I'd be interested to know how much of an impact this has when making changes in "Manage display" for entities when there are lots of different fields. I've worked with sites with tons of fields and custom entities, and I always dreaded making changes to displays (e.g. reordering fields). Both in Backdrop and D7 they take an inordinate amount of time, as there are multiple processes and cache clearing going on each time you save the changed display. This patch adds more stuff to those processes, as the new alter hook is called for every field in the system when you save - which means looping through every enabled module for each field in the system, to load the install files.

And playing devil's advocate here: what do we need this alter hook for? Is the benefit outweighing the cost? AFAIK this need came out from a port of a custom module that adds a column to image fields, is that right? Is this a common need?

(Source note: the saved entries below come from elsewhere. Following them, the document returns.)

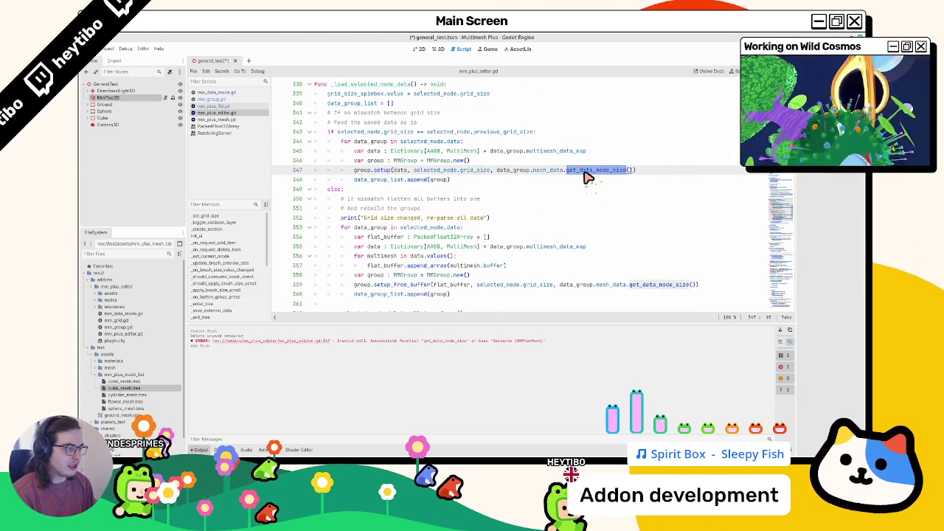
middle_click(236, 120)
middle_click(232, 121)
middle_click(233, 120)
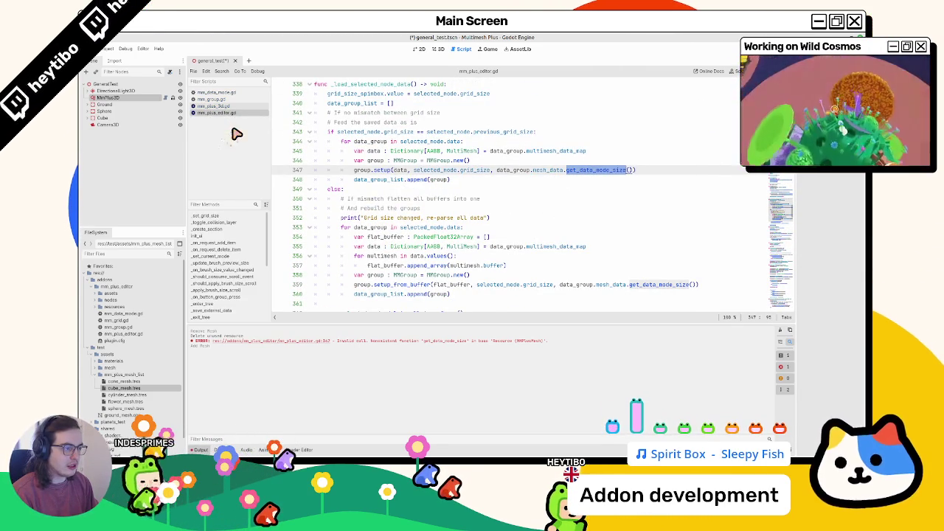
Replace mesh_data.get_data_mode_size() with mesh_data.data_mode on line 347 and copy it
shift+click(630, 169)
text(da)
key(Escape)
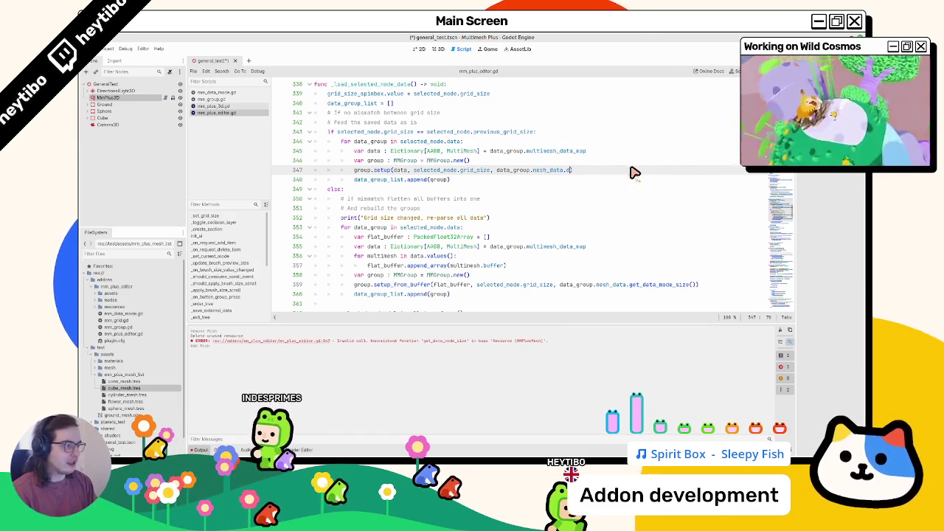
key(ctrl+space)
key(Return)
key(ctrl+shift+Left)
key(ctrl+shift+Left)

Can't this need be fulfilled in a different way (e.g. with a separate pivot table for the field table)?

laryn commented 9 months ago

I will try to make time to test with xhprof again today or tomorrow if I can squeeze it in.

My personal take on it is that since it is included in Drupal 7, we should include the change as well for backwards compatibility, although taking into account (and tweaking where we can) performance implications.

EDIT (off topic aside): I've also seen sites where those field/display pages take forever to load, and found that a large portion of the issue in my case was tokens, which Fast Token Browser alieviated. +1 for FTB in core in my opinion...

herbdool commented 9 months ago

@argiepiano like @laryn mentioned, it's now included in Drupal 7, so let's make sure it still works in Backdrop. But it is also required for contrib modules like https://github.com/backdrop-contrib/date_repeat. This was also an issue for Date module in Drupal 7, see https://www.drupal.org/project/drupal/issues/691932#comment-10004877:

Incidentally, the Date project refactored the code for repeating dates into a separate module, Date Repeat, but because there's no hook_field_schema_alter(), they're forced to handle the schema for Date Repeat in date.install.

Also incidentally, the site where I need this also has a ton of fields. Almost 400 fields! And it also has Fast Token Browser installed. So I'll see if I notice any lag in the field config UI (compared to before).

argiepiano commented 9 months ago

Sounds good to me!

herbdool commented 9 months ago

I used Devel with query log, page timer and memory usage enabled. Before and after applying the patch.

For a content type with 35 fields. Edited regular text field.

Before:

After:

--

Content type with 71 fields. Edited a paragraphs field.

Before:

After:

There are a lot of things impacting performance, but I'm not sure if we'd be able to say that this PR had an impact that's outside a standard deviation. That's my guess. There are bigger things affecting query time and page execution time that bury this PR.

I also don't know if the PR makes a difference depending on the type of field. With any field it will load all the installation files while saving.

In my test I also had date_repeat enabled which calls the alter hook. That didn't seem to make much difference either.

laryn commented 9 months ago

Before (latest dev): CleanShot 2024-01-04 at 13 45 16@2x

After (updated branch on PR, cleared cache): CleanShot 2024-01-04 at 13 43 02@2x

argiepiano commented 9 months ago

Thank you both. The numbers look good. This is LGTM

argiepiano commented 9 months ago

Since we are beyond the 1.27.0 freeze, should this be added to 1.28.0?

herbdool commented 9 months ago

I added it to 1.26.4 milestone. So long as others feel it's okay for a bug/task fix. It won't do anything unless someone calls the alter hook.

quicksketch commented 8 months ago

I committed https://github.com/backdrop/backdrop/pull/4513 and added two @since docblock lines in https://github.com/backdrop/backdrop/commit/8e90bee281caadb5ded23db5e0c412d1209d2456.

As a missing Drupal 7 hook, API breaks between Drupal 7 and Backdrop can be considered a bug, so there's no need to wait for a feature release for this API.

Thanks @herbdool, @laryn, @argiepiano, and @bugfolder for your work on this issue!